**ABOUT THIS TASK**
Among the entries, find the lines with the string "buttons" and copy them.

═══ GIVEN RECORDS

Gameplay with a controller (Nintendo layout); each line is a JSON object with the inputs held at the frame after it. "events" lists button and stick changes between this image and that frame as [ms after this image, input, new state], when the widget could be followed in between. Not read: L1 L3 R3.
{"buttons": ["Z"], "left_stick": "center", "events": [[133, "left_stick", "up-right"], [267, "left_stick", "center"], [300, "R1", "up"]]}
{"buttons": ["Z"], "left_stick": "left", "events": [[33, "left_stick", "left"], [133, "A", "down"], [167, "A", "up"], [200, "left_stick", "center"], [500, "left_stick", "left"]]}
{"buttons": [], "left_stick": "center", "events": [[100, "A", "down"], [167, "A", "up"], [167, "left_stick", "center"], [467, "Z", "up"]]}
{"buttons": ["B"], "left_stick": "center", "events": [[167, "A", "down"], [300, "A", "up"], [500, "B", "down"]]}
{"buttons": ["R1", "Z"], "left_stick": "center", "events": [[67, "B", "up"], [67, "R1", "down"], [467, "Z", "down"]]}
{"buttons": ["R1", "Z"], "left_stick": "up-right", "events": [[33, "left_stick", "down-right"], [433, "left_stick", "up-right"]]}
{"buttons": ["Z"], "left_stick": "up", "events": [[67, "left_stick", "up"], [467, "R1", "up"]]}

══════

**ANSWER FOR THIS EXERCISE**
{"buttons": ["Z"], "left_stick": "center", "events": [[133, "left_stick", "up-right"], [267, "left_stick", "center"], [300, "R1", "up"]]}
{"buttons": ["Z"], "left_stick": "left", "events": [[33, "left_stick", "left"], [133, "A", "down"], [167, "A", "up"], [200, "left_stick", "center"], [500, "left_stick", "left"]]}
{"buttons": [], "left_stick": "center", "events": [[100, "A", "down"], [167, "A", "up"], [167, "left_stick", "center"], [467, "Z", "up"]]}
{"buttons": ["B"], "left_stick": "center", "events": [[167, "A", "down"], [300, "A", "up"], [500, "B", "down"]]}
{"buttons": ["R1", "Z"], "left_stick": "center", "events": [[67, "B", "up"], [67, "R1", "down"], [467, "Z", "down"]]}
{"buttons": ["R1", "Z"], "left_stick": "up-right", "events": [[33, "left_stick", "down-right"], [433, "left_stick", "up-right"]]}
{"buttons": ["Z"], "left_stick": "up", "events": [[67, "left_stick", "up"], [467, "R1", "up"]]}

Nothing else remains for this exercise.